--- Problem details ---
The lines from the one containing "large white banner, 15.73" through the final line of the data below must be written out exactly, both included, and nothing more.

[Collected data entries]
════════════════

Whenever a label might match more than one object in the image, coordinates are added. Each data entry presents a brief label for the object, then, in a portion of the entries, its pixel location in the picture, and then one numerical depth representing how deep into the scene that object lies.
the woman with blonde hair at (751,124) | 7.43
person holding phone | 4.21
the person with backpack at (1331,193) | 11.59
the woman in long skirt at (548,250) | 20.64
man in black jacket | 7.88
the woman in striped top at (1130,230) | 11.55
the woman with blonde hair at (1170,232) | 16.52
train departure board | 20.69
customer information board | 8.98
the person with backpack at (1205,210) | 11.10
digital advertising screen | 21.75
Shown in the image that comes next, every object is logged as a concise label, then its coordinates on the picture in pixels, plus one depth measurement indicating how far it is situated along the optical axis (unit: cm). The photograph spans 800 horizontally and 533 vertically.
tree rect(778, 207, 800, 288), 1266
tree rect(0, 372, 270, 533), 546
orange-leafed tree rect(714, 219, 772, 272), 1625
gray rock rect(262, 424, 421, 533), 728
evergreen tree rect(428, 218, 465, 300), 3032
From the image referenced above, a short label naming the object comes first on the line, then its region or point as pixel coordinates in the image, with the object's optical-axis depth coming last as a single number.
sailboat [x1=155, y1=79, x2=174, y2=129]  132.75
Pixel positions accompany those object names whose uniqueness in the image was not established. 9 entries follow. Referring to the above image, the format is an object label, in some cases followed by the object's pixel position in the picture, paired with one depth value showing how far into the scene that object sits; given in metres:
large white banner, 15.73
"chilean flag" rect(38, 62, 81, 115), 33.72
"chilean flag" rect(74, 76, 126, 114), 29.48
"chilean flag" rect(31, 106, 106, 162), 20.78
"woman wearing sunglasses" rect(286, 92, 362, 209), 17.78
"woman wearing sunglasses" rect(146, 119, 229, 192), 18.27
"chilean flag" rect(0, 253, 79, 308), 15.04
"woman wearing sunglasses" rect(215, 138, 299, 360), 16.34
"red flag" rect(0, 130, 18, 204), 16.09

════════════════

--- Answer to this exercise ---
large white banner, 15.73
"chilean flag" rect(38, 62, 81, 115), 33.72
"chilean flag" rect(74, 76, 126, 114), 29.48
"chilean flag" rect(31, 106, 106, 162), 20.78
"woman wearing sunglasses" rect(286, 92, 362, 209), 17.78
"woman wearing sunglasses" rect(146, 119, 229, 192), 18.27
"chilean flag" rect(0, 253, 79, 308), 15.04
"woman wearing sunglasses" rect(215, 138, 299, 360), 16.34
"red flag" rect(0, 130, 18, 204), 16.09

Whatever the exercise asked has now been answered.